• [TASK DIRECTIONS]:
Please count the lines of the data that contain "Last" and state only the total.

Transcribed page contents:
────────
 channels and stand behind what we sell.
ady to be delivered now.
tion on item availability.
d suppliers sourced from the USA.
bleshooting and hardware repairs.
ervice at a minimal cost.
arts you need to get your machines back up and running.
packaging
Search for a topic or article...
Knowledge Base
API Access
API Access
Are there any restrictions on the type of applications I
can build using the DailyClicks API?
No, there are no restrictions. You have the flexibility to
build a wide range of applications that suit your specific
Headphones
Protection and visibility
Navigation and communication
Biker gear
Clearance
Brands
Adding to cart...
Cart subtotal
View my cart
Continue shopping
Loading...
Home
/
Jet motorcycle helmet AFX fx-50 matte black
────────
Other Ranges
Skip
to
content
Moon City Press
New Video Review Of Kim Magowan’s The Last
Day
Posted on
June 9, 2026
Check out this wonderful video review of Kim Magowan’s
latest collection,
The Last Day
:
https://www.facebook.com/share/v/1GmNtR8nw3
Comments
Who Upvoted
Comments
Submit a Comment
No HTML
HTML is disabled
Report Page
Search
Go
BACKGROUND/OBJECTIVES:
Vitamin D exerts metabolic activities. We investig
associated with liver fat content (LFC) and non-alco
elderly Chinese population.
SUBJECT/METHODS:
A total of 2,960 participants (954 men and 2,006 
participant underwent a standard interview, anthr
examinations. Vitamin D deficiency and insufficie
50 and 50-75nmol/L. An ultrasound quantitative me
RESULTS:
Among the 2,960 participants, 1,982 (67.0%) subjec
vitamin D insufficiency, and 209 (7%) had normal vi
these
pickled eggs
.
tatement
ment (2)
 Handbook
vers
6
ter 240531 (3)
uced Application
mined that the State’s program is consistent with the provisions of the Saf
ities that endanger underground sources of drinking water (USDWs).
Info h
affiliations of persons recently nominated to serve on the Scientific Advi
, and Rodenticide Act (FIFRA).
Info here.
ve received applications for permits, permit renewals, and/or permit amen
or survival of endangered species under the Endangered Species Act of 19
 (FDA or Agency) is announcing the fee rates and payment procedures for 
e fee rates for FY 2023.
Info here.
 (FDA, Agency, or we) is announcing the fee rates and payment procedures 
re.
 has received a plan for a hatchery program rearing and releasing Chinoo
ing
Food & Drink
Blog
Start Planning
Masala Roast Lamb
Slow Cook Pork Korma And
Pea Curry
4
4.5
────────
• [RESULT]:
2